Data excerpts

=== Begin Enclosure ===

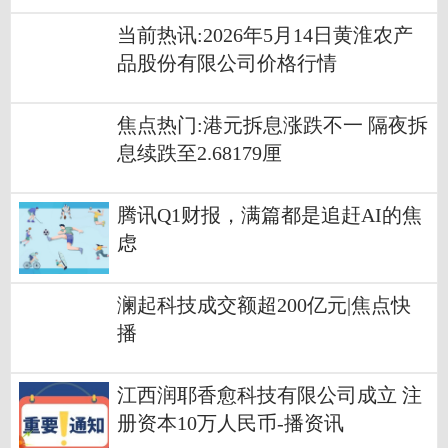
动
当前热讯:2026年5月14日黄淮农产
品股份有限公司价格行情
焦点热门:港元拆息涨跌不一 隔夜拆
息续跌至2.68179厘
腾讯Q1财报，满篇都是追赶AI的焦
虑
澜起科技成交额超200亿元|焦点快
播
江西润耶香愈科技有限公司成立 注
册资本10万人民币-播资讯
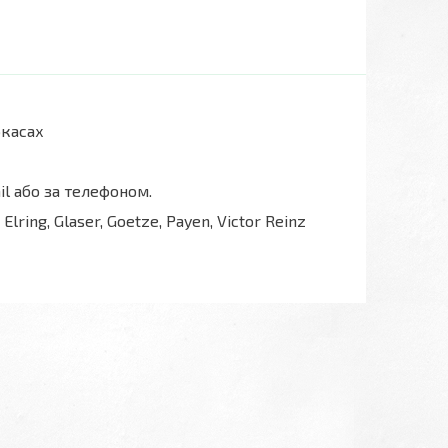
ркасах
il або за телефоном.
ring, Glaser, Goetze, Payen, Victor Reinz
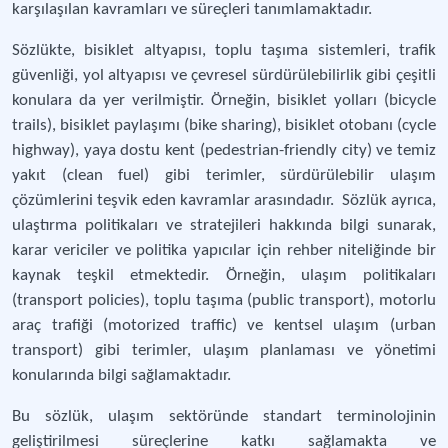
karşılaşılan kavramları ve süreçleri tanımlamaktadır.
Sözlükte, bisiklet altyapısı, toplu taşıma sistemleri, trafik
güvenliği, yol altyapısı ve çevresel sürdürülebilirlik gibi çeşitli
konulara da yer verilmiştir. Örneğin, bisiklet yolları (bicycle
trails), bisiklet paylaşımı (bike sharing), bisiklet otobanı (cycle
highway), yaya dostu kent (pedestrian-friendly city) ve temiz
yakıt (clean fuel) gibi terimler, sürdürülebilir ulaşım
çözümlerini teşvik eden kavramlar arasındadır. Sözlük ayrıca,
ulaştırma politikaları ve stratejileri hakkında bilgi sunarak,
karar vericiler ve politika yapıcılar için rehber niteliğinde bir
kaynak teşkil etmektedir. Örneğin, ulaşım politikaları
(transport policies), toplu taşıma (public transport), motorlu
araç trafiği (motorized traffic) ve kentsel ulaşım (urban
transport) gibi terimler, ulaşım planlaması ve yönetimi
konularında bilgi sağlamaktadır.
Bu sözlük, ulaşım sektöründe standart terminolojinin
geliştirilmesi süreçlerine katkı sağlamakta ve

=== End Enclosure ===

• [YOUR GOAL] What is needed is an exact copy of all the data, with no images in it.

• [EXERCISE ANSWER]
动
当前热讯:2026年5月14日黄淮农产
品股份有限公司价格行情
焦点热门:港元拆息涨跌不一 隔夜拆
息续跌至2.68179厘
腾讯Q1财报，满篇都是追赶AI的焦
虑
澜起科技成交额超200亿元|焦点快
播
江西润耶香愈科技有限公司成立 注
册资本10万人民币-播资讯
ркасах
il або за телефоном.
ring, Glaser, Goetze, Payen, Victor Reinz
karşılaşılan kavramları ve süreçleri tanımlamaktadır.
Sözlükte, bisiklet altyapısı, toplu taşıma sistemleri, trafik
güvenliği, yol altyapısı ve çevresel sürdürülebilirlik gibi çeşitli
konulara da yer verilmiştir. Örneğin, bisiklet yolları (bicycle
trails), bisiklet paylaşımı (bike sharing), bisiklet otobanı (cycle
highway), yaya dostu kent (pedestrian-friendly city) ve temiz
yakıt (clean fuel) gibi terimler, sürdürülebilir ulaşım
çözümlerini teşvik eden kavramlar arasındadır. Sözlük ayrıca,
ulaştırma politikaları ve stratejileri hakkında bilgi sunarak,
karar vericiler ve politika yapıcılar için rehber niteliğinde bir
kaynak teşkil etmektedir. Örneğin, ulaşım politikaları
(transport policies), toplu taşıma (public transport), motorlu
araç trafiği (motorized traffic) ve kentsel ulaşım (urban
transport) gibi terimler, ulaşım planlaması ve yönetimi
konularında bilgi sağlamaktadır.
Bu sözlük, ulaşım sektöründe standart terminolojinin
geliştirilmesi süreçlerine katkı sağlamakta ve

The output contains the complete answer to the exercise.